Creative Screenwriting Magazine

Jakub (Adam Sandler) & Lenka (Carey Mulligan) Photo courtesy of Netflix

The screenwriter looked to movies like Moon and Gravity for tonal and thematic comparison in order to pitch the project, but stuck to his main goal of  “servicing the feeling of the novel rather than the genre.

Who Is Hanuš?

The dream-like nature of the spider from all time remains a mystical element of Spaceman. Both novel and film deliberately make the reality of Hanuš unclear. Is he a projection of Jakub’s shadow subconscious or an actual creature? Colby Day declines to answer one way or another.

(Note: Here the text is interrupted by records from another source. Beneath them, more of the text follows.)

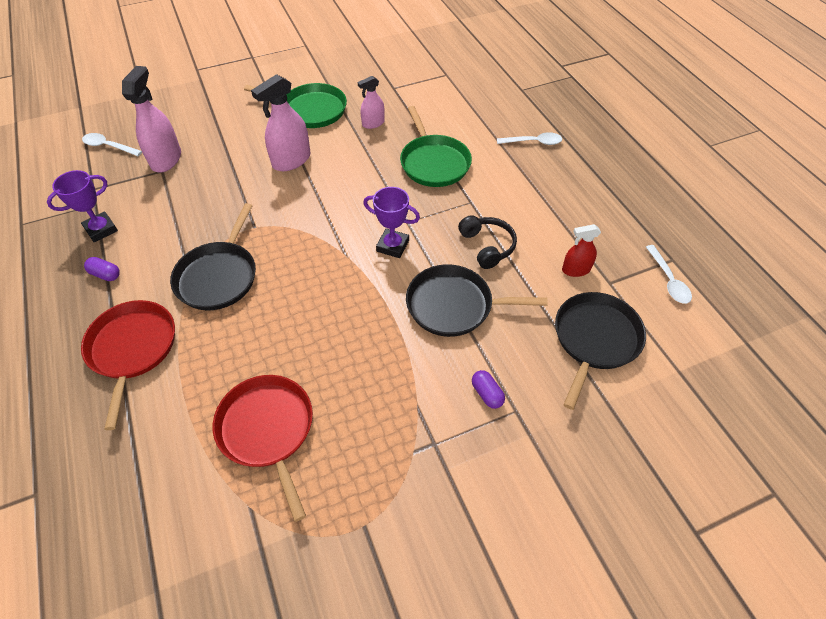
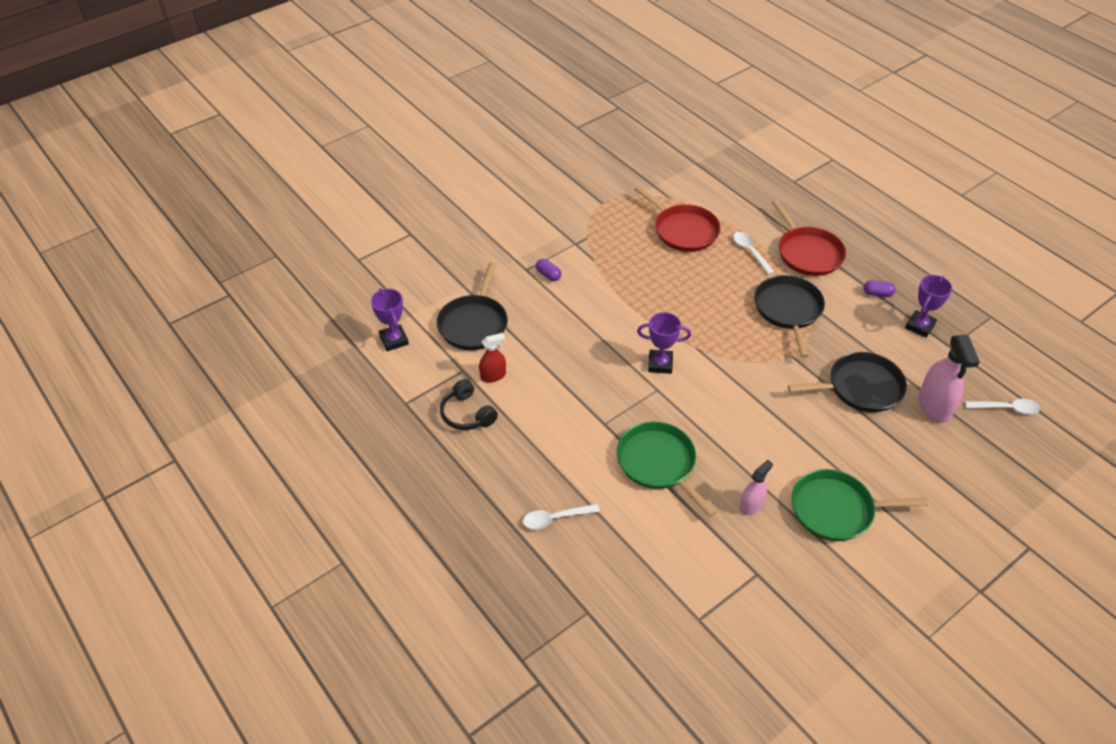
camera: 165 degrees right, 5 degrees down
pink spray bottle [251,74,311,171] -> none
black pan [406,264,548,337] -> black pan moved to [788,352,907,412]
black headphones [458,215,517,269] -> black headphones moved to [440,379,498,430]
white spoon [646,245,692,304] -> white spoon moved to [733,232,774,275]
none -> purple trophy [371,288,409,351]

Hanuš presents as a reciprocal mentor to Jakub. Both feed off each other. “He has as much to learn as Jakub, but in a very different and stranger way. Hanuš, on of a metaphorical and subconscious level, represents curiosity and a lack of ego.” He observes and questions without judgement. He postulates to Jakub, “Maybe you’re the source of your loneliness?”

All Hanuš’ questions and interest in humankind are geared towards wanting to understand the feelings they have

Hanuš reflects these curious human feelings back to Jakub so he can better understand himself as Lenka drifts further away. He is not an all-knowing prophet.

Hanuš is also a character that needs to grow. “He comes in with the certainty of ‘The universe is as it should be.’ But, he weirdly learns that  doubt, fear, need, and emotional desire are of value too. His journey is one of being confident to feeling fear of being alone. You can’t really move through the world with like a sense of everything. It’s an inverse track of what Jakub is dealing with.” Jakub and Hanuš eventually meet in the middle.

The deeply philosophical creature continues his rhetoric on the universe particularly with the concept of beginnings and endings. Hanuš grapples with the notion when he realizes that his time with Jakub and Lenka is finite. The concept follows the shape of a circle which has no discernible ending or beginning. Each end is also a beginning.

Colby Day treats these hefty philosophical concepts with a velvet glove. “The fear with anything that starts to be the  about meaning of life is that it can start to feel really pretentious or really banal, or both. I was very concerned with how you represent this idea of what defines the universe through a new perspective.” The universe is finite and infinite.

Creative Screenwriting Magazine

Hanuš (voiced by Paul Dano) & Jakub (Adam Sandler) Photo courtesy of Netflix

The theme of loneliness and isolation is compounded by a sense of loss for Jakub, Hanuš, and Lenka. “The culmination of his friendship with Hanuš is the moment that’s most profoundly saddening to me and also freeing in a way. This is what had to happen, but I’m devastated. I think that the loss of a mentor and friend also reflects the loss of Lenka.

Writing Challenges

I think that the most difficult thing, and it was difficult from first draft up to the edit of the movie, was when and how to deliver the information about Lenka’s choice to leave Jakub.” She’s pregnant and must start a new life with grace and purpose.

Much of the novel, as well as early drafts of the screenplay, involved “a lot of table setting about the mission. Lenka’s decision was made at the end of act one. It was both was a structural and a dramatic scene construction challenge. How do you write a scene in which you leave a partner that you’ve been together with for so long? When you’re having a child, it was such an emotionally difficult scene to put a character into and have them do that alone without an acting partner felt impossible.

The second hurdle was deciding where to place this scene in the context of the story.

Regardless of the fate Jakub and Lenka were dealt, when two particles collide, even if they then separate, they are forever intertwined in some way. I think that was the intent with their relationship. There’s no undoing the things that have been done. It is now a new trajectory for these two entities.